Michael Jordan has placed his 9,574-square-foot Park City, Utah, mansion on the market for $7.5 million, according to a report by The Salt Lake Tribune.
The five-bedroom, eight-bathroom mansion sits on four acres of pristine land nestled between the Wasatch Mountains and the Glenwild Golf Course. Built in 2006, the estate includes floor-to-ceiling windows, Italian marble and bamboo flooring, outdoor waterfalls, an infinity pool, a golf simulator, a private gym, and a massive in-home theater.
The Agency’s Jake Doilney is selling the home alongside Park City-based agent Charlie Taylor. According to The Tribune, both Doilney and Taylor are keeping mum on specifics of the deal to protect the privacy of Jordan, who purchased the home through a limited liability company (LLC).

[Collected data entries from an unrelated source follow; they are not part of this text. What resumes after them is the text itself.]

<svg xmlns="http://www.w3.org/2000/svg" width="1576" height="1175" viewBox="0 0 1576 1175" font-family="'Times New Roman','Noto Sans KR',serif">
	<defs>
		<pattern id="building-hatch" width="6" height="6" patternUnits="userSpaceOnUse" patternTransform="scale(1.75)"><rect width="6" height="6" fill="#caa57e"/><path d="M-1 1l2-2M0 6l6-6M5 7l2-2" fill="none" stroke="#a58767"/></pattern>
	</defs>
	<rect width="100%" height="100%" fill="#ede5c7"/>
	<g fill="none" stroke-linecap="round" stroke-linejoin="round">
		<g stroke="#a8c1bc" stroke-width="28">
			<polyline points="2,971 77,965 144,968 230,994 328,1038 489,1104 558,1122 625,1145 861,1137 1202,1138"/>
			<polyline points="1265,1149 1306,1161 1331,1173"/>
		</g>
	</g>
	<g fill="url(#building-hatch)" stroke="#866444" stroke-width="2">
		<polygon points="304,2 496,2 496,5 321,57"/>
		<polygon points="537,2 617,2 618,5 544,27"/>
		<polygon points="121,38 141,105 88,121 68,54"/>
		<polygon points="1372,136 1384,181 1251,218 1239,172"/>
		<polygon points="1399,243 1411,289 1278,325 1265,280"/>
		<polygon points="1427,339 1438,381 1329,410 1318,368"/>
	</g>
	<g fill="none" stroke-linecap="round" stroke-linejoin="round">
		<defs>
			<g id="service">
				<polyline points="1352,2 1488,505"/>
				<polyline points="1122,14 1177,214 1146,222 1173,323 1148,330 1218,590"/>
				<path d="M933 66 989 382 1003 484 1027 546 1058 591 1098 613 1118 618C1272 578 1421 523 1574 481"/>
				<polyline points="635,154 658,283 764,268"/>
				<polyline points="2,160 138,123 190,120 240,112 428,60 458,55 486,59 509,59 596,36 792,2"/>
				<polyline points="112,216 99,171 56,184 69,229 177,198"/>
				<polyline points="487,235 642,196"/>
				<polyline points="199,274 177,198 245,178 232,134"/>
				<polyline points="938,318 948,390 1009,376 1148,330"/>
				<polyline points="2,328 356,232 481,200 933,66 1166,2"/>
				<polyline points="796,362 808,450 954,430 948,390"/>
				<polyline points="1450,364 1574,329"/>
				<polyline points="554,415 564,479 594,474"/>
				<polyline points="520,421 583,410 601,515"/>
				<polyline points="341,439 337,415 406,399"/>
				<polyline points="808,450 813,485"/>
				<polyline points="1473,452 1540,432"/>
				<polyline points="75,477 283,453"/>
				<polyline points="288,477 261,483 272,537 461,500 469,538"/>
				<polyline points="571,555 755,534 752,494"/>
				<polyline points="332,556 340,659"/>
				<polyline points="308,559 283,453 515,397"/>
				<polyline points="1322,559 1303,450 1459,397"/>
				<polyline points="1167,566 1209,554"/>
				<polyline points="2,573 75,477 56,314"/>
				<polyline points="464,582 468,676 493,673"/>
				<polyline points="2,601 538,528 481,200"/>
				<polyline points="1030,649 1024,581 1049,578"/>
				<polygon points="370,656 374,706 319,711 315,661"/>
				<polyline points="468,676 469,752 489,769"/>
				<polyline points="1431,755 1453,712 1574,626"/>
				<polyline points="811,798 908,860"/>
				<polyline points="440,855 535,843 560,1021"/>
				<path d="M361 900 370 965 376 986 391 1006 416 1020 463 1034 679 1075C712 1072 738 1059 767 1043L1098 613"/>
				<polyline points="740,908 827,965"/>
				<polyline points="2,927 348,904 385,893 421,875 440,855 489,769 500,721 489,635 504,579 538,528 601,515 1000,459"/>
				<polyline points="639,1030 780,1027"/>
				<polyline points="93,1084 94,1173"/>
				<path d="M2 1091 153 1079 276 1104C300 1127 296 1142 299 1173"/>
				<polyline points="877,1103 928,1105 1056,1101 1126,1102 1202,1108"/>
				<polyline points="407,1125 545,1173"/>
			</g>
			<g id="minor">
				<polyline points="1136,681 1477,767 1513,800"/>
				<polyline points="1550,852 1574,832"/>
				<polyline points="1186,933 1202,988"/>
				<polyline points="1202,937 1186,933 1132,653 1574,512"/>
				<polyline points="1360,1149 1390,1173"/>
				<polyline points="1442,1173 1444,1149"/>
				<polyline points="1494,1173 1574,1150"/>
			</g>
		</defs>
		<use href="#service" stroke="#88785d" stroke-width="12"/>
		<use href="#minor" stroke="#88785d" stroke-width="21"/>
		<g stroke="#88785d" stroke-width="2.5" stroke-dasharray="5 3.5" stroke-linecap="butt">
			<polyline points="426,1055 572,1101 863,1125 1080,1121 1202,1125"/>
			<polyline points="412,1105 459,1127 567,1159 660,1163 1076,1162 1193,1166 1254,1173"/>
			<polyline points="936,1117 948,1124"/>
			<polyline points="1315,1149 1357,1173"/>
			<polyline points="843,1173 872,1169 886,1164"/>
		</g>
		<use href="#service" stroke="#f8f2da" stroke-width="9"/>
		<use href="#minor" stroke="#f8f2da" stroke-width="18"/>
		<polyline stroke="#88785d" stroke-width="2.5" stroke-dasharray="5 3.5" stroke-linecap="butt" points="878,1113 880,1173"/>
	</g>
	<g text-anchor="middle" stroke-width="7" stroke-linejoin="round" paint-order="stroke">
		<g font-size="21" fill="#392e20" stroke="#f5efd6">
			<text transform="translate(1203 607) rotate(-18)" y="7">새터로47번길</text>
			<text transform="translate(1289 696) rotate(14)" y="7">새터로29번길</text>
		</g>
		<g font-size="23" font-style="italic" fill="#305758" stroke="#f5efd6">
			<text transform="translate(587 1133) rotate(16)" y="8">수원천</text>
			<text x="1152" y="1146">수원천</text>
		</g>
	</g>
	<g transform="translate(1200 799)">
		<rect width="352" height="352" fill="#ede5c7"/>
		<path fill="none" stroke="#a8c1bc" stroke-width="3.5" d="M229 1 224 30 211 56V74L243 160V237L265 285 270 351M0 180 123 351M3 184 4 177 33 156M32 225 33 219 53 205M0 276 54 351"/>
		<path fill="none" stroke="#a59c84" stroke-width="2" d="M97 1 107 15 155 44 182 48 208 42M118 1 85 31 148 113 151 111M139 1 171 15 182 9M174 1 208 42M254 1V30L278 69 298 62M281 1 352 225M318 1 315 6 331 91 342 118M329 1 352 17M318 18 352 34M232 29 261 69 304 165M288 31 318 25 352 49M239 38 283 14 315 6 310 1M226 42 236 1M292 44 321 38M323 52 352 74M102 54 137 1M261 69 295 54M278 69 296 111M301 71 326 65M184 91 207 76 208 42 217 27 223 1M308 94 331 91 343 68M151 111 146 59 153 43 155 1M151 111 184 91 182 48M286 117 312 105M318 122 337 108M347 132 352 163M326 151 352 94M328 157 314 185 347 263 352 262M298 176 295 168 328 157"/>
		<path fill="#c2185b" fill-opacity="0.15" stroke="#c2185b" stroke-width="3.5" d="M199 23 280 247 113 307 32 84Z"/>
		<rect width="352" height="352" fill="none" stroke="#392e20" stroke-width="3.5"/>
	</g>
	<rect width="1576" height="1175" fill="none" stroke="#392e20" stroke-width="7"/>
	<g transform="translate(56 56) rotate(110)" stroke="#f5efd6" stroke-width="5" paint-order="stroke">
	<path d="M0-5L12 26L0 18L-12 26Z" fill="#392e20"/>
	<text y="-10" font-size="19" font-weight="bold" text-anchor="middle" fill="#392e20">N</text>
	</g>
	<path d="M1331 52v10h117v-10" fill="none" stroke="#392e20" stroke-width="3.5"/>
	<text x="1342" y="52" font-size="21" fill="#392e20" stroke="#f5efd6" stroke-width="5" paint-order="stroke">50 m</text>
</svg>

The listing has been on the market for ten days and has had more than 5,000 views on Zillow. However, this isn’t the only home Jordan has on the market.
The basketball legend placed his 56,000-square-foot Illinois estate on the market in 2012 for $29 million. The house would be an NBA fan’s dream — the welcoming gate prominently features Jordan’s jersey number, has a regulation-sized basketball court, state-of-the gym, tennis court, and putting green.
But it seems all these features aren’t enough to attract a buyer. Jordan reduced the price to $16 million in 2013 and then to $14.85 million in 2015, where it’s stayed since.
Hopefully, Jordan will have better luck this time around, but Salt Lake Board of Realtors president Scott Robbins told The Tribune it won’t be an easy sell.
“Wealthy transplants from California and New York are fueling million-dollar home sales,” Robbins said. “Nearly three of every four homes sold above $1 million were priced from $1 million to $1.5 million.”
“However, it remains somewhat of a challenge to sell a home above $1.5 million, even in today’s strong economy,” he added.
Jordan isn’t the only celebrity to experience the real estate blues — Justin Bieber tried to sell his 6,100-square-foot villa on Instagram last week after originally listing it with Hilton and Hyland for $8.99 million.
Although being a celebrity would seem to make selling a home easier, it often doesn’t.
“Oftentimes, celebrities or athletes will customize or ‘over-improve’ their homes too much, which could be a detriment when they try to sell,” Celebrity Advisors, LLC CEO Darren Weiner told Inman in 2016. “People are astute; they know value. They are not going to overpay because someone famous owned the property before.”
“I don’t think most people will buy a place just because the celebrity lived there,” added luxury real estate broker-owner Yeal Dunsky in the same article.